Setelah dilatih, kader-kader diminta untuk turun. Mereka dibekali dengan komunikasi, seperti leaflet untuk menjadi bahan edukasi kepada masyarakat. Mereka memeriksa orang-orang melalui berbagai kegiatan, seperti pengajian yang ada di majelis taklim dan posyandu.

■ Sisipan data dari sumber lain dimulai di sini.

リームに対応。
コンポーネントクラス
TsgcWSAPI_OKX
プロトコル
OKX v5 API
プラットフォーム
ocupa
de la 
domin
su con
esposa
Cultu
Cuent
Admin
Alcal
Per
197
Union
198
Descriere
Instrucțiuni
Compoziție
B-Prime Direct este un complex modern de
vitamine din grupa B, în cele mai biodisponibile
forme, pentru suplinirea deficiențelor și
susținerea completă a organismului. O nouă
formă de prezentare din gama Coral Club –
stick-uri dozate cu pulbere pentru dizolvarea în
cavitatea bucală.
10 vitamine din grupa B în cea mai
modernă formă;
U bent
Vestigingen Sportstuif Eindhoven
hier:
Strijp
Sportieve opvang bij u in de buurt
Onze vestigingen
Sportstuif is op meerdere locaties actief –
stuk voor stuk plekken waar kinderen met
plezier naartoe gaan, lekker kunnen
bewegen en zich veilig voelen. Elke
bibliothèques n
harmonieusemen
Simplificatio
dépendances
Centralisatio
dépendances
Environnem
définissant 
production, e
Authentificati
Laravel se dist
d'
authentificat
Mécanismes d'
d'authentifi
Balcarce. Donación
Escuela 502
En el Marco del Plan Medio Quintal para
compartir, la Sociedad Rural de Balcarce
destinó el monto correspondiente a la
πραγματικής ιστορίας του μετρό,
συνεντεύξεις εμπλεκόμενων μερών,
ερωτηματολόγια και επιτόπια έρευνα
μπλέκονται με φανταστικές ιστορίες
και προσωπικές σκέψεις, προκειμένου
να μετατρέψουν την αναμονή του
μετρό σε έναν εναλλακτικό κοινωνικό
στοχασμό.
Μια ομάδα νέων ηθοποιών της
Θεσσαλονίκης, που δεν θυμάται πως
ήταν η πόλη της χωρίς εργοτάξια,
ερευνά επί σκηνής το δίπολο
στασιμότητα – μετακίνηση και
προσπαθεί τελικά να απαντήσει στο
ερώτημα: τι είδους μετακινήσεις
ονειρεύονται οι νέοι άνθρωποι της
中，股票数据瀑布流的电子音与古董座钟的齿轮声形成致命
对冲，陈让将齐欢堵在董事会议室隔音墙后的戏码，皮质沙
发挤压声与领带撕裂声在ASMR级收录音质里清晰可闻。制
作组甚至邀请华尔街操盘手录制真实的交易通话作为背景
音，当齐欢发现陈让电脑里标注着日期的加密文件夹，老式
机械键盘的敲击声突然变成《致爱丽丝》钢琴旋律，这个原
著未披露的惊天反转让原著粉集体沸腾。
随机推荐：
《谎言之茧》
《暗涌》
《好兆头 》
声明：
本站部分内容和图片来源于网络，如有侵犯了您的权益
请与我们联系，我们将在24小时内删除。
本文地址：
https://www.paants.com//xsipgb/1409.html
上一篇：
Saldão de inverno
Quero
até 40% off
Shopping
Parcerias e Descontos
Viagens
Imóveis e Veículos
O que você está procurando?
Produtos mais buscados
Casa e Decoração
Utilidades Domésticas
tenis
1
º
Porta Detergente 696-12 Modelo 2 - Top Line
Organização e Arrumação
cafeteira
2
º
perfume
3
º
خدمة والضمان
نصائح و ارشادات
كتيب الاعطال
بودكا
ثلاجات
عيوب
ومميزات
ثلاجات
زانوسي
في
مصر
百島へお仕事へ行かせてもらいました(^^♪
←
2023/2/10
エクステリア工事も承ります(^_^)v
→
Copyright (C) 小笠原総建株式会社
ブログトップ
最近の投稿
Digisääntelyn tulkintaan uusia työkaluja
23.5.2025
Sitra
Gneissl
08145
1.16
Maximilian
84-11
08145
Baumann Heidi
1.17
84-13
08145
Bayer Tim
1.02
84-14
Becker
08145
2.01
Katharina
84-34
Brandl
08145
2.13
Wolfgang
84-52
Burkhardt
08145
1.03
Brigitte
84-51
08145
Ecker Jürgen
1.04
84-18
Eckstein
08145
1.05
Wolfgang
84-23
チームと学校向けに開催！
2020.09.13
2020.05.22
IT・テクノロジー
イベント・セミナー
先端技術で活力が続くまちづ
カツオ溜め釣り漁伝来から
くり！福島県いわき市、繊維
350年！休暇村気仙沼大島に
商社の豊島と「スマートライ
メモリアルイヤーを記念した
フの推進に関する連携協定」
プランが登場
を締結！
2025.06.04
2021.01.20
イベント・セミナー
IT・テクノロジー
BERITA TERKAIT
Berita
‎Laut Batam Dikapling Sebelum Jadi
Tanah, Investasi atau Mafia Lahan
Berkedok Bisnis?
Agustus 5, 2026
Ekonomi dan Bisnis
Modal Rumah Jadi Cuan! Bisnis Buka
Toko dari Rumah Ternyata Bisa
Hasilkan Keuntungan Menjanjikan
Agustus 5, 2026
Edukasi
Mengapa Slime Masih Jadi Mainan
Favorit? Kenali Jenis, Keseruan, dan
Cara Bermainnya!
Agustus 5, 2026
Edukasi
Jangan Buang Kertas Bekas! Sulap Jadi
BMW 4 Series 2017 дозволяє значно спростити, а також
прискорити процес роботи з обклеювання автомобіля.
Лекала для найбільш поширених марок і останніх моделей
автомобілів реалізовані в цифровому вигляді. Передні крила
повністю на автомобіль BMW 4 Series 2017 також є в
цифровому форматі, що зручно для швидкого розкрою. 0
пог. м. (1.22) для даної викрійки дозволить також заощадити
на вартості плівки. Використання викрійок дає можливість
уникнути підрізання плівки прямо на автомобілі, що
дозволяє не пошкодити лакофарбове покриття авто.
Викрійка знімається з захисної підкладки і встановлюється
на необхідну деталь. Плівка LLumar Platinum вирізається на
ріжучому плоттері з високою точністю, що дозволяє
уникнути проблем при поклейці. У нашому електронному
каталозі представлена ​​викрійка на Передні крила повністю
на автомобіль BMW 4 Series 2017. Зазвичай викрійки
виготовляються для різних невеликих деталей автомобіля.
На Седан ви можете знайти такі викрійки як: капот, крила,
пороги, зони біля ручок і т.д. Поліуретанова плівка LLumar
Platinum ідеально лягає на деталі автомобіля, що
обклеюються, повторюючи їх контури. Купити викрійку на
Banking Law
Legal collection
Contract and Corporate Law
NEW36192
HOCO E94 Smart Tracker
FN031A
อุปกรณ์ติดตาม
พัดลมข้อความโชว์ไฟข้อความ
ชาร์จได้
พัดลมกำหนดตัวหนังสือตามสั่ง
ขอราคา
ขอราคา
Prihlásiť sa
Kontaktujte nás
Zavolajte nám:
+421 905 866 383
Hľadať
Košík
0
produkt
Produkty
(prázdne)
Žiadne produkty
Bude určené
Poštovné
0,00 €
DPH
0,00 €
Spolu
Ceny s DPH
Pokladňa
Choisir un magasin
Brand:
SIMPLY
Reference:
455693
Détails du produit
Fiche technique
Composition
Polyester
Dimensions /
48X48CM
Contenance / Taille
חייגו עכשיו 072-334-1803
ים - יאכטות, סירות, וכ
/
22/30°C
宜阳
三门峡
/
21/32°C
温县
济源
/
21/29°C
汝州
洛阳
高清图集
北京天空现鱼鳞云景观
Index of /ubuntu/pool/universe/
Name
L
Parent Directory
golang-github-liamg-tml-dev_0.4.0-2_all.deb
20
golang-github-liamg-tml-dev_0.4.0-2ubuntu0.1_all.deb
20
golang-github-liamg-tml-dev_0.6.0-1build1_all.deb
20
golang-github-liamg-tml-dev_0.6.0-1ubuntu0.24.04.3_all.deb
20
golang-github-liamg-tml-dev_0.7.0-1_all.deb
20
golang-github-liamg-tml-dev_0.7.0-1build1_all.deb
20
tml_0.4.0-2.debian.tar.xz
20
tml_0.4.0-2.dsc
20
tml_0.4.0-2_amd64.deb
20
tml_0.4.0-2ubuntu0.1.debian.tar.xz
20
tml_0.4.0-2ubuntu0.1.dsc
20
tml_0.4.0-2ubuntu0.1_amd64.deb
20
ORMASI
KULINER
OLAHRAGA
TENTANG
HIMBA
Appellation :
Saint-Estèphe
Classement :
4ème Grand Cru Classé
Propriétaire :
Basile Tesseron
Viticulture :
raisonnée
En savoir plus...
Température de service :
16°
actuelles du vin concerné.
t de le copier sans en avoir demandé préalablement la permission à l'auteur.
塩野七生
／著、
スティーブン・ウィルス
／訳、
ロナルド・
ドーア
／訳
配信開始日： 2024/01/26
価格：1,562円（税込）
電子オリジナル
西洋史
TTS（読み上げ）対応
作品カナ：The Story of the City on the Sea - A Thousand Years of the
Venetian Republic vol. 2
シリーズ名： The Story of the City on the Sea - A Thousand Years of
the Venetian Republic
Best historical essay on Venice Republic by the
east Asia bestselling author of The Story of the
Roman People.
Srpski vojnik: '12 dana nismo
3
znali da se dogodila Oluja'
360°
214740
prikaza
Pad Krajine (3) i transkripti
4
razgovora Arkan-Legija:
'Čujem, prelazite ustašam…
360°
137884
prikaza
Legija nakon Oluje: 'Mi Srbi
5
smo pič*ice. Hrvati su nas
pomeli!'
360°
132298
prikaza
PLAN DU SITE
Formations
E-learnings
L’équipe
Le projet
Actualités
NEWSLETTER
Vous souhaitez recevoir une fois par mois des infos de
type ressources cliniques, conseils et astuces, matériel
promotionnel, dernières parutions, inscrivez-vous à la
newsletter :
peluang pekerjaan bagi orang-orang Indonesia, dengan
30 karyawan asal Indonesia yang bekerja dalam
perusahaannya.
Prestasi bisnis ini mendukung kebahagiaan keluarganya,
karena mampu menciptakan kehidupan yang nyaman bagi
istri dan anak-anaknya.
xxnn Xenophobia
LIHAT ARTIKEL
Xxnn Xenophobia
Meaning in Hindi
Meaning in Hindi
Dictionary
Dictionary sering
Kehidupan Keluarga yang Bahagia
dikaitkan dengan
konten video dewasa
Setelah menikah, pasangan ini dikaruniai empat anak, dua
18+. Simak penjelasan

“Dari hasilnya, kader itu melakukan screening terhadap 25 ribu anggota masyarakat. Dari 25 ribu itu ada sekitar 10 ribu orang yang dia berisiko untuk hipertensi atau dia juga beresiko untuk diabetes, karena 2 penyakit ini berdekatan ini. Kalau dia diabet dia bisa menjadi hipertensi juga atau sebaliknya,” terangnya.
Ia menyatakan bahwa dalam merekrut para kader tidak mengalami kendala yang berarti karena untuk di Blitar dan Jombang sendiri, kadernya berasal dari Nahdliyin, baik Fatayat maupun Muslimat NU. Sedangkan untuk di kota, kader yang direkrut berasal dari posyandu dan Pemberdayaan Kesejahteraan Keluarga (PKK).
“Gak kesulitan, justru tingkat keaktifan kadernya itu lebih dari 80. Jadi kalau pengalaman saya, ya kalau tingkat keaktifan kader di atas 80 persen itu biasanya sulit, tapi untuk diabetes ini umumnya mereka tetap aktif setelah 2 tahun,” ucapnya.
Menurut perempuan berusia 53 tahun ini, faktor yang membuat seseorang antusias menjadi kader, selain karena selama ini tidak ada perhatian tentang penanganan DM, juga karena risikonya DM sangat tinggi, terutama berkaitan dengan kemungkinan orang diabet juga terinfeksi penyakit lain, seperti tuberkolosis dan ginjal.
“Jadi diabet itu pintu masuk segala penyakit,” jelasnya.